I grew up with faith in God. It was not always a saving faith, but I believed in God and knew that when you had a problem (or a complaint), it was to God one should turn. My father died when I was 3 years old, and some of the adults in my life told me that my prayers were essential to my father getting to heaven. As a three-year-old, I was motivated to pray. After all, if my father wasn’t going to be with me and my family, he needed to be with God. I knew, instinctively, what to ask for, I knew who to ask, and I knew why I could expect answers.
I needed my dad to be with God, I believed that God was able to meet my need, and I knew He had the power because He was God.
I agree it wasn’t a sophisticated theology, but it got me on my knees. I remember praying at night and sometimes in the back of a church and asking God to make sure my dad made it to heaven. I didn’t doubt.
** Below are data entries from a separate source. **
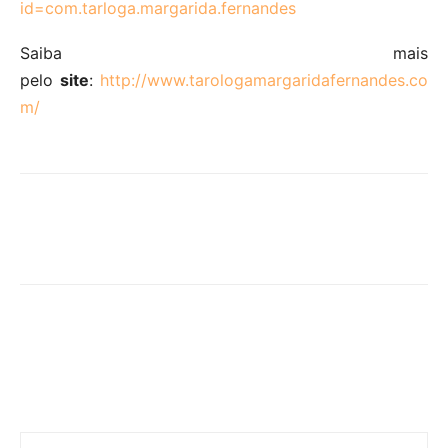
id=com.tarloga.margarida.fernandes
Saiba mais
pelo
site
:
http://www.tarologamargaridafernandes.co
m/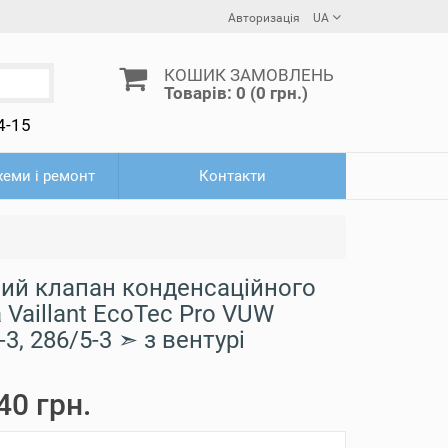
Авторизація
UA
КОШИК ЗАМОВЛЕНЬ
Товарів: 0 (0 грн.)
4-15
схеми і ремонт
Контакти
вий клапан конденсаційного
 Vaillant EcoTec Pro VUW
-3, 286/5-3 ➣ з вентурі
40 грн.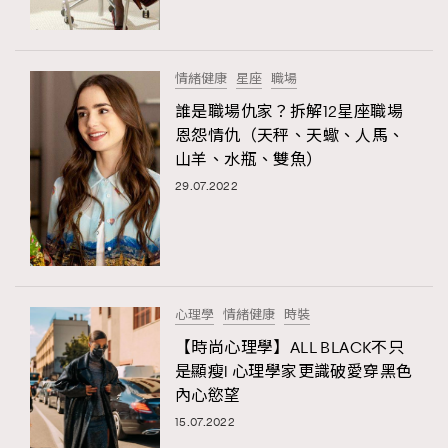
About us
Collaboration Opportunity
Disclaimer
Privacy
New Media Group
|
Madame Figaro editions:
France
|
Greece
情緒健康
星座
職場
|
Japan
|
Portugal
|
Spain
誰是職場仇家？拆解12星座職場
恩怨情仇（天秤、天蠍、人馬、
山羊、水瓶、雙魚）
29.07.2022
心理學
情緒健康
時裝
【時尚心理學】ALL BLACK不只
是顯瘦l 心理學家更識破愛穿黑色
內心慾望
15.07.2022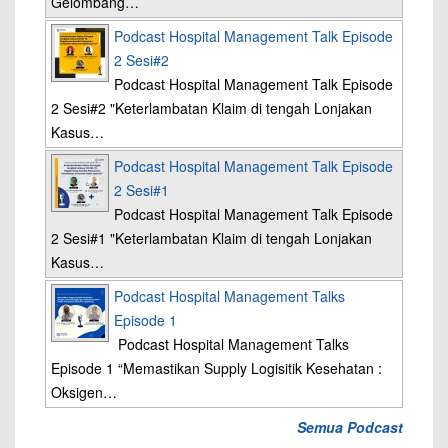
Gelombang…
Podcast Hospital Management Talk Episode
2 Sesi#2
Podcast Hospital Management Talk Episode
2 Sesi#2 "Keterlambatan Klaim di tengah Lonjakan
Kasus…
Podcast Hospital Management Talk Episode
2 Sesi#1
Podcast Hospital Management Talk Episode
2 Sesi#1 "Keterlambatan Klaim di tengah Lonjakan
Kasus…
Podcast Hospital Management Talks
Episode 1
Podcast Hospital Management Talks
Episode 1 “Memastikan Supply Logisitik Kesehatan :
Oksigen…
Semua Podcast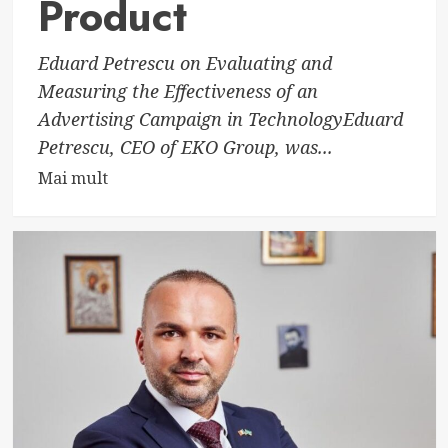
Product
Eduard Petrescu on Evaluating and
Measuring the Effectiveness of an
Advertising Campaign in TechnologyEduard
Petrescu, CEO of EKO Group, was...
Read
Mai mult
more
about
Eduard
Petrescu,
CEO
of
EKO
Group,
Invited
to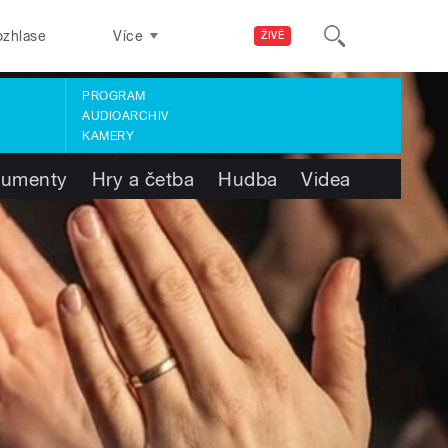
ozhlase
Více
ŽIVĚ
PROGRAM
AUDIOARCHIV
KAMERY
umenty
Hry a četba
Hudba
Videa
I didn’t try to contact a back up provider. I asked, believing and knowing the nature and authority of Him in whom I believed. These are the essentials of prayer:
Ask believing that the one who is God (and therefore completely able) will answer.
It specifically excludes:
- Prayers of those who don’t believe in God
- Prayers of those who doubt God’s willingness to answer
- Prayers of those who don’t trust in God
- Rote prayers which lack a revelation of the individual heart and need required for relationship with God
I am a little older now, and I am committed to serving God and allowing Him to be the authority in my life. I still pray to God believing that He will answer because I know that He is all-suffcicent and all powerful, and He alone is God and there is no other. I know from my experience in prayer that I may not always like His answer initially, but I know He hears and answers my prayers according to what is best for me.